Exercise directions: Retype all the entries word for word, but omit the pictures.

[Intrinsic camera parameters]
◆ ◆ ◆
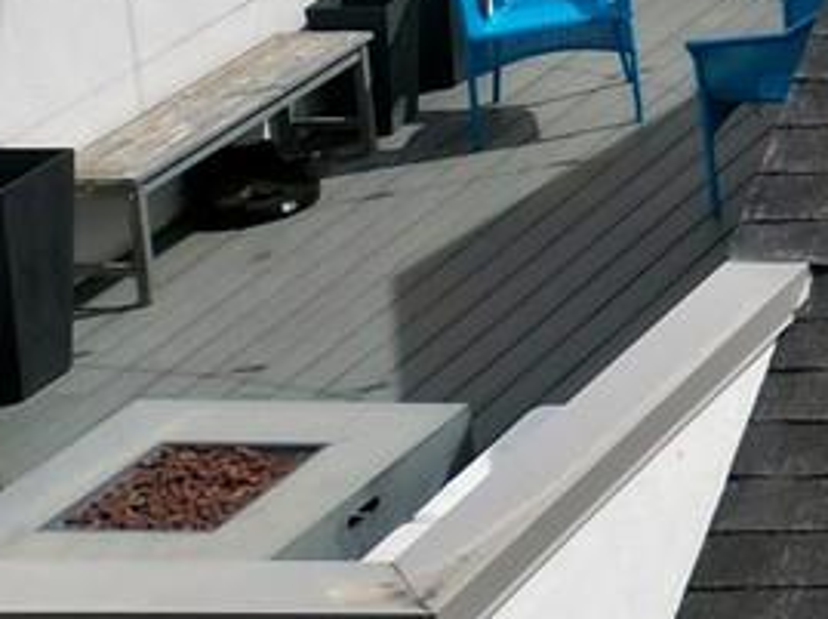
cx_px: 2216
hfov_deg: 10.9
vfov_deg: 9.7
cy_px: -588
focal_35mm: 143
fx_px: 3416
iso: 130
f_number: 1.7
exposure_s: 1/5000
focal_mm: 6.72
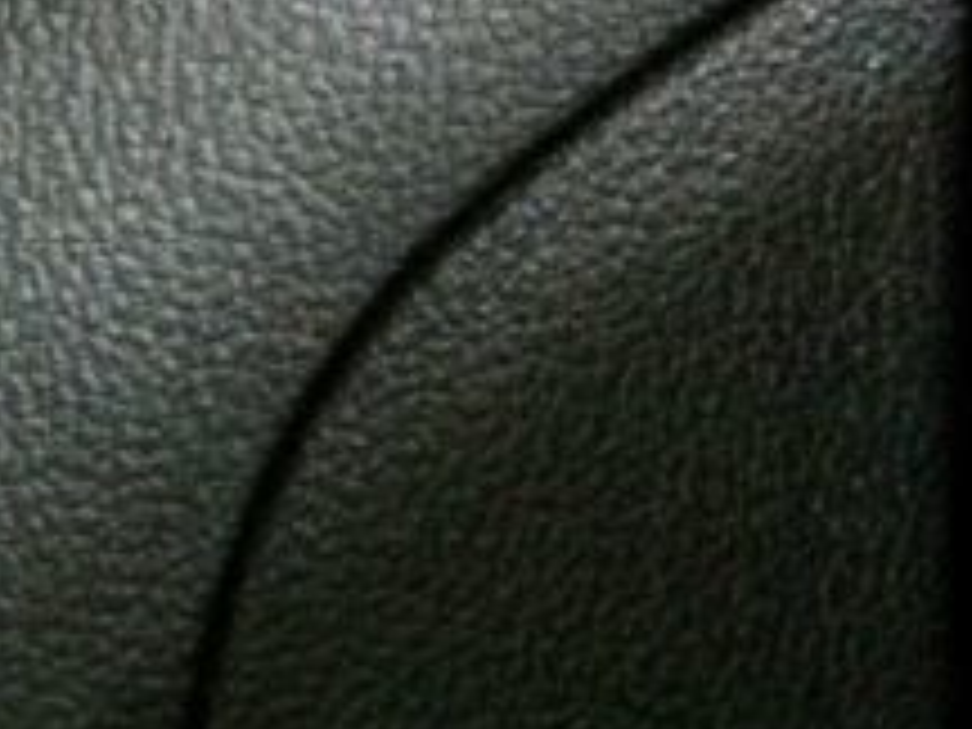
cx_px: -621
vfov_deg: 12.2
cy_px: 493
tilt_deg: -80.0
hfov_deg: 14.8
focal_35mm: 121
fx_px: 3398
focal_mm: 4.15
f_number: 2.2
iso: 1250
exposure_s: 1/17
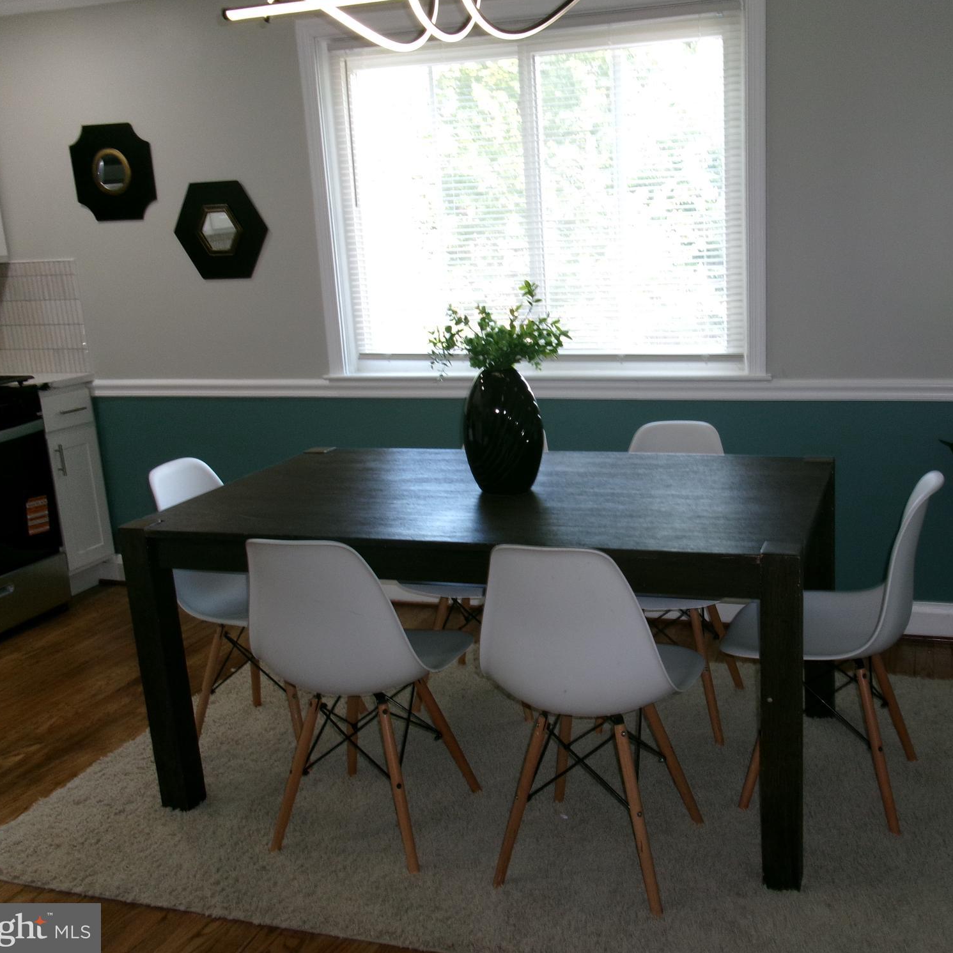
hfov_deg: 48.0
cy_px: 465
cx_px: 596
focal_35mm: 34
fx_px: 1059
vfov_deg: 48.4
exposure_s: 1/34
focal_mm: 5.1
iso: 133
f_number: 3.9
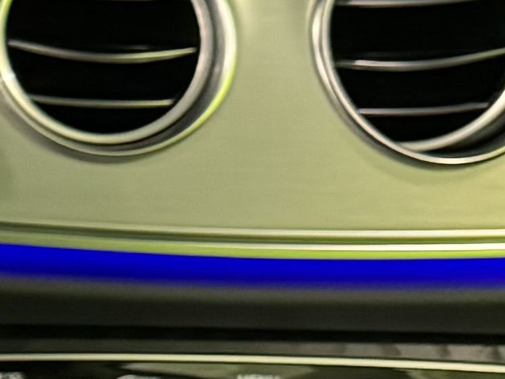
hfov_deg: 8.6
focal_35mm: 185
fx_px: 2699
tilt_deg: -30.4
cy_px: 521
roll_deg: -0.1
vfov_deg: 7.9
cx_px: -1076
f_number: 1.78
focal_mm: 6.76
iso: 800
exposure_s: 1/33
◆ ◆ ◆
The completed task:
cx_px: 2216
hfov_deg: 10.9
vfov_deg: 9.7
cy_px: -588
focal_35mm: 143
fx_px: 3416
iso: 130
f_number: 1.7
exposure_s: 1/5000
focal_mm: 6.72
cx_px: -621
vfov_deg: 12.2
cy_px: 493
tilt_deg: -80.0
hfov_deg: 14.8
focal_35mm: 121
fx_px: 3398
focal_mm: 4.15
f_number: 2.2
iso: 1250
exposure_s: 1/17
hfov_deg: 48.0
cy_px: 465
cx_px: 596
focal_35mm: 34
fx_px: 1059
vfov_deg: 48.4
exposure_s: 1/34
focal_mm: 5.1
iso: 133
f_number: 3.9
hfov_deg: 8.6
focal_35mm: 185
fx_px: 2699
tilt_deg: -30.4
cy_px: 521
roll_deg: -0.1
vfov_deg: 7.9
cx_px: -1076
f_number: 1.78
focal_mm: 6.76
iso: 800
exposure_s: 1/33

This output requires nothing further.